--- Exercise materials Enclosed Below ---

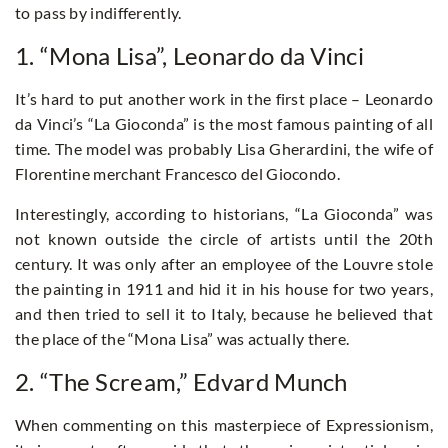
to pass by indifferently.
1. “Mona Lisa”, Leonardo da Vinci
It’s hard to put another work in the first place – Leonardo
da Vinci’s “La Gioconda” is the most famous painting of all
time. The model was probably Lisa Gherardini, the wife of
Florentine merchant Francesco del Giocondo.
Interestingly, according to historians, “La Gioconda” was
not known outside the circle of artists until the 20th
century. It was only after an employee of the Louvre stole
the painting in 1911 and hid it in his house for two years,
and then tried to sell it to Italy, because he believed that
the place of the “Mona Lisa” was actually there.
2. “The Scream,” Edvard Munch
When commenting on this masterpiece of Expressionism,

--- End of Enclosed Exercise materials ---

• [Work task] Output the line containing "Leonardo da Vinci" and every line after it through the final line of the records above, exactly as written and nothing else.

• [Result]
1. “Mona Lisa”, Leonardo da Vinci
It’s hard to put another work in the first place – Leonardo
da Vinci’s “La Gioconda” is the most famous painting of all
time. The model was probably Lisa Gherardini, the wife of
Florentine merchant Francesco del Giocondo.
Interestingly, according to historians, “La Gioconda” was
not known outside the circle of artists until the 20th
century. It was only after an employee of the Louvre stole
the painting in 1911 and hid it in his house for two years,
and then tried to sell it to Italy, because he believed that
the place of the “Mona Lisa” was actually there.
2. “The Scream,” Edvard Munch
When commenting on this masterpiece of Expressionism,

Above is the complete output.